(Dataset excerpts)
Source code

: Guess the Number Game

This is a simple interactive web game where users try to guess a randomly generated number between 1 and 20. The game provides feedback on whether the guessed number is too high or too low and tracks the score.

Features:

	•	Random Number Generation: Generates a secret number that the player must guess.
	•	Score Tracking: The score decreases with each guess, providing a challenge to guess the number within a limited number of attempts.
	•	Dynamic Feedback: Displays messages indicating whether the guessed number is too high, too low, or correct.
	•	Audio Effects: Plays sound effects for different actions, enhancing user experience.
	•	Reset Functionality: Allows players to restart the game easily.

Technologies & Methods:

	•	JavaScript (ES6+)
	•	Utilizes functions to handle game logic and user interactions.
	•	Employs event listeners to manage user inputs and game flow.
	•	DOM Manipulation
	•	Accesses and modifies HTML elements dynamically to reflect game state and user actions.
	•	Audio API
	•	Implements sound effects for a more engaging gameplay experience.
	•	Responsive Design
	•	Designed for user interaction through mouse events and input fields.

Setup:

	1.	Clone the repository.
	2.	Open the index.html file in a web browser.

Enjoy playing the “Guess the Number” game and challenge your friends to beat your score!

* What this task involves
Quote every entry above in full, character for character, with no changes.

* Solution to this exercise
Source code

: Guess the Number Game

This is a simple interactive web game where users try to guess a randomly generated number between 1 and 20. The game provides feedback on whether the guessed number is too high or too low and tracks the score.

Features:

	•	Random Number Generation: Generates a secret number that the player must guess.
	•	Score Tracking: The score decreases with each guess, providing a challenge to guess the number within a limited number of attempts.
	•	Dynamic Feedback: Displays messages indicating whether the guessed number is too high, too low, or correct.
	•	Audio Effects: Plays sound effects for different actions, enhancing user experience.
	•	Reset Functionality: Allows players to restart the game easily.

Technologies & Methods:

	•	JavaScript (ES6+)
	•	Utilizes functions to handle game logic and user interactions.
	•	Employs event listeners to manage user inputs and game flow.
	•	DOM Manipulation
	•	Accesses and modifies HTML elements dynamically to reflect game state and user actions.
	•	Audio API
	•	Implements sound effects for a more engaging gameplay experience.
	•	Responsive Design
	•	Designed for user interaction through mouse events and input fields.

Setup:

	1.	Clone the repository.
	2.	Open the index.html file in a web browser.

Enjoy playing the “Guess the Number” game and challenge your friends to beat your score!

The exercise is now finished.